La conferma arriva da quella bandiera rossa annodata intorno al collo, che sia nel video del pestaggio del militare che dai fermi immagine delle telecamere della polizia si nota senza ombra di dubbio. Un militante, evidentemente, il cui gesto, per i suoi compagni, non solo è giusto, ma giustificabile in quanto costituisce «una reazione a una violenza indotta». Insomma, di fronte al tentativo delle forze dell'ordine di bloccare una manifestazione troppo accesa, anche se i militari sono in numero ridotto, per loro è lecito picchiarne uno e spaccargli una spalla. Cosa certa, mentre ci sono i primi due indagati - e nove identificati - per l'aggressione, è che il giovane non fa parte della rappresentanza di Piacenza. «È venuto da un'altra città spiega Bruno Scagnelli, del coordinamento piacentino del sindacato perché qui non l'ho mai visto. Noi conosciamo i coordinatori, ma non possiamo avere presenti tutte le facce. Mi dispiace per ciò che è successo. Ho visto un carabiniere dare una manganellata. Penso la reazione sia stata una difesa. Avevamo detto alla Digos di farci passare. Io ero davanti per tenere il gruppo, ma quando ho visto che la cosa degenerava sono andato indietro, dai miei compagni».
Ma non la pensano tutti come Scagnelli. C'è chi giustifica la violenza con la violenza. Francesco Cappuccio, militante del Si Cobas di Genova, lo dice senza mezzi termini: «La reazione dei ragazzi che hanno picchiato i carabinieri non è che una violenza indotta. C'è una violenza sociale che al di là delle persone deve esprimersi. La violenza fa parte dei rapporti sociali». Inutile far presente che a Belvedere è stata fratturata una spalla. «Io non ero a Piacenza - prosegue Cappuccio - ma credo che ci sia stata un'amplificazione di ciò che è successo ed è caduta in second'ordine un'azione tesa a generare questa violenza e cioè la possibilità di manifestare in centro per giuste ragioni».

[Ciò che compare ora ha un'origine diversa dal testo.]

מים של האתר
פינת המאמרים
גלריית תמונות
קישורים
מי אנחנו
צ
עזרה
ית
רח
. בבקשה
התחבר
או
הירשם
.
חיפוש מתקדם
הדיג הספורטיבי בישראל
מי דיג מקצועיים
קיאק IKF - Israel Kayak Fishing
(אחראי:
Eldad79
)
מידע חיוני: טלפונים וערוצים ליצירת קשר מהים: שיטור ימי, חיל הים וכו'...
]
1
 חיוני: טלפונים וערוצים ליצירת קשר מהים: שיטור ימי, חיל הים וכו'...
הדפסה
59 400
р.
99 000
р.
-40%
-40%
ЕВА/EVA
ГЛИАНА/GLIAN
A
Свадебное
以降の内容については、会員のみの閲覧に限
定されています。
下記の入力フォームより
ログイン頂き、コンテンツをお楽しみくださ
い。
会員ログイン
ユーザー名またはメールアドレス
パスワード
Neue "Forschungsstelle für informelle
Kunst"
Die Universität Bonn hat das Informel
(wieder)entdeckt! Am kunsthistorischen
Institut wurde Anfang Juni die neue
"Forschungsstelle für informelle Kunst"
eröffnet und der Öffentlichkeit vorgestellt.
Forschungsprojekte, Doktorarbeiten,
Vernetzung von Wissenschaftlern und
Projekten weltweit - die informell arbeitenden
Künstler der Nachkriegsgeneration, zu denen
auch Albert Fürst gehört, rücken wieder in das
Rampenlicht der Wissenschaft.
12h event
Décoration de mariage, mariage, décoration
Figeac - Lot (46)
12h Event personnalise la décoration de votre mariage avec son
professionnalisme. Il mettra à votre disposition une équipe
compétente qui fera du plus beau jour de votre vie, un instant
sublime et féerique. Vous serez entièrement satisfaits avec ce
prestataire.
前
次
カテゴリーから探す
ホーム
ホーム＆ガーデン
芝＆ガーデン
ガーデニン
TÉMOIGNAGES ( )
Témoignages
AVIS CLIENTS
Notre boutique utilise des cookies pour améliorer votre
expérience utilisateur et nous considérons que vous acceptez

Il carabiniere ferito, insomma, per gli antifascisti non è che un simbolo dello Stato. «Loro - spiega il militante del sindacato - hanno il monopolio della violenza. Un modo per risolvere le cose in altro modo? Quello di dare libera espressione alla protesta, uscire dallo schema siamo contro la violenza, equiparando quelle fasciste a quelle di chi, per disperazione, deve farsi largo per manifestare le proprie ragioni. Se formalmente i fascisti non devono avere un alterco, nella democrazia, invece, avviene il contrario». Ecco che la democrazia diventa il nemico da combattere. «Non abbiamo altri mezzi se non scioperare continua - resistere agli sgomberi e questa è la violenza diciamo indotta da un contesto ipocrita.

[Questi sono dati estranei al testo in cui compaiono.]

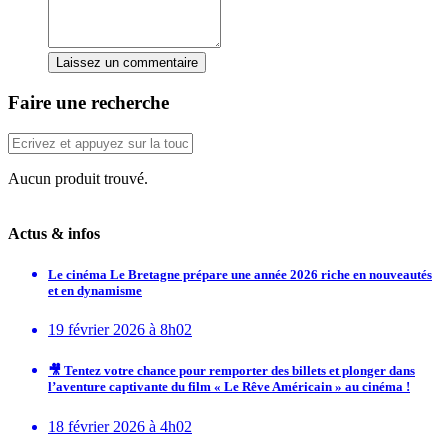
Laissez un commentaire
Faire une recherche
Aucun produit trouvé.
Actus & infos
Le cinéma Le Bretagne prépare une année 2026 riche en nouveautés
et en dynamisme
19 février 2026 à 8h02
🎥 Tentez votre chance pour remporter des billets et plonger dans
l’aventure captivante du film « Le Rêve Américain » au cinéma !
18 février 2026 à 4h02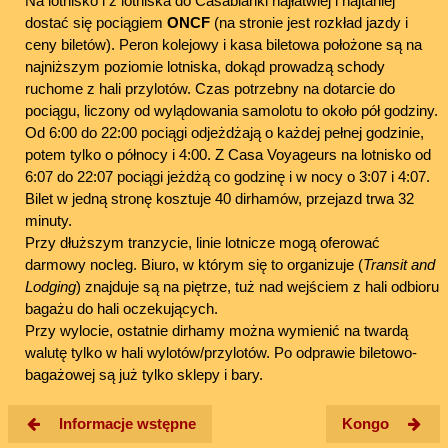
Na lotnisko i z lotniska do Casablanki najłatwiej i najtaniej
dostać się pociągiem
ONCF
(na stronie jest rozkład jazdy i
ceny biletów). Peron kolejowy i kasa biletowa położone są na
najniższym poziomie lotniska, dokąd prowadzą schody
ruchome z hali przylotów. Czas potrzebny na dotarcie do
pociągu, liczony od wylądowania samolotu to około pół godziny.
Od 6:00 do 22:00 pociągi odjeżdżają o każdej pełnej godzinie,
potem tylko o północy i 4:00. Z Casa Voyageurs na lotnisko od
6:07 do 22:07 pociągi jeżdżą co godzinę i w nocy o 3:07 i 4:07.
Bilet w jedną stronę kosztuje 40 dirhamów, przejazd trwa 32
minuty.
Przy dłuższym tranzycie, linie lotnicze mogą oferować
darmowy nocleg. Biuro, w którym się to organizuje (
Transit and
Lodging
) znajduje są na piętrze, tuż nad wejściem z hali odbioru
bagażu do hali oczekujących.
Przy wylocie, ostatnie dirhamy można wymienić na twardą
walutę tylko w hali wylotów/przylotów. Po odprawie biletowo-
bagażowej są już tylko sklepy i bary.
Informacje wstępne
Kongo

Chi è il ragazzo che ha picchiato il carabiniere? Non lo so, lì c'era un marasma, ma se potessi gli direi che se si potessero fare con i fiorellini tante cose sarebbe molto bello, ma anche che noi siamo costretti a difenderci e a difendere la libertà di manifestare per il nostro disagio. Sarebbe il caso che qualcuno spazzasse via quelli che sono dichiaratamente fascisti e si mettesse fine a questa ipocrisia».